• _Provided data_:
====================

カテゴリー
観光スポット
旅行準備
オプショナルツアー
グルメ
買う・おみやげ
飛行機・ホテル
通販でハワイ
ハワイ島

====================

• _Task requirements_:
Rewrite every line of the listing, swapping "グルメ" for "レストラン" and leaving everything else the same.

• _Reply_:
カテゴリー
観光スポット
旅行準備
オプショナルツアー
レストラン
買う・おみやげ
飛行機・ホテル
通販でハワイ
ハワイ島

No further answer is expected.